Comment by David — Saturday, October 11, 2003 @ 9:50 am
MacOSX barely works at all in 256MB, and Mozilla (that behemoth) can hardly be expected to function.
For $82 (shipping included):
MacSeek
you can bump the memory configuration up to 640MB, which will be a *whole lot* nicer.
I don’t know about you, but for me the frustration and time wasted in trying to run MacOSX in your configuration would rapidly add up to the $82 required to fix it.

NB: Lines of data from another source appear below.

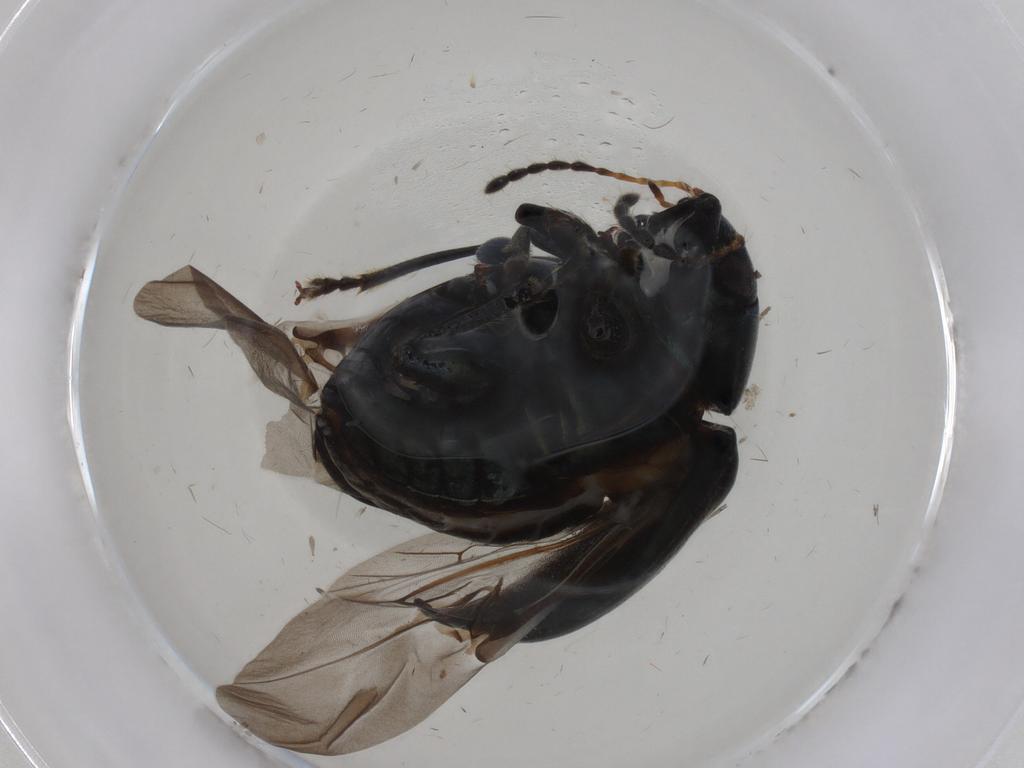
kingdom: Animalia
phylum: Arthropoda
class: Insecta
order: Coleoptera
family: Chrysomelidae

Comment by Jacques Distler — Saturday, October 11, 2003 @ 10:31 am
That URL again (for those with URL-impared comment sections — preview first and the “auto-linked” URLs disappear):
http://www.macseek.com/scripts/sortPriceShip.php?modelId=1&sortSize=512mb&shipping=true
Comment by Jacques Distler — Saturday, October 11, 2003 @ 10:33 am
Douwe: that’s not off-topic at all. Currently I believe debian-legal is recommending a dual license of GFDL/GPL, with a note on what you mean by “source code” in the context of your book. There is also the Creative Commons ShareAlike license, but I’m not sure it’s been vetted by debian-legal, and I know it hasn’t been vetted by my editor.
http://creativecommons.org/licenses/sa/1.0/
Comment by Mark — Saturday, October 11, 2003 @ 10:34 am
Mozilla and Firebird are unbearably slow on a Windows P3 650 with 128Mb of memory, too. Why?
Not enough memory.
M&F are both memory pigs, and because the UI is implemented in javascript, it tends to get paged out regularly.
I don’t buy the “throw more memory at it” solution. Sure memory is cheap, but that’s no excuse for inefficiency…
Comment by Harald — Saturday, October 11, 2003 @ 10:57 am
Jacques, I’ve taken your advice and ordered 512 MB memory chips for both my iMac and my wife’s iBook. Thanks.
Comment by Mark — Saturday, October 11, 2003 @ 11:01 am
It should be noted, however, that Safari runs perfectly fine on my 128 MB iMac and my wife’s 256 MB iBook, both running 10.2.8.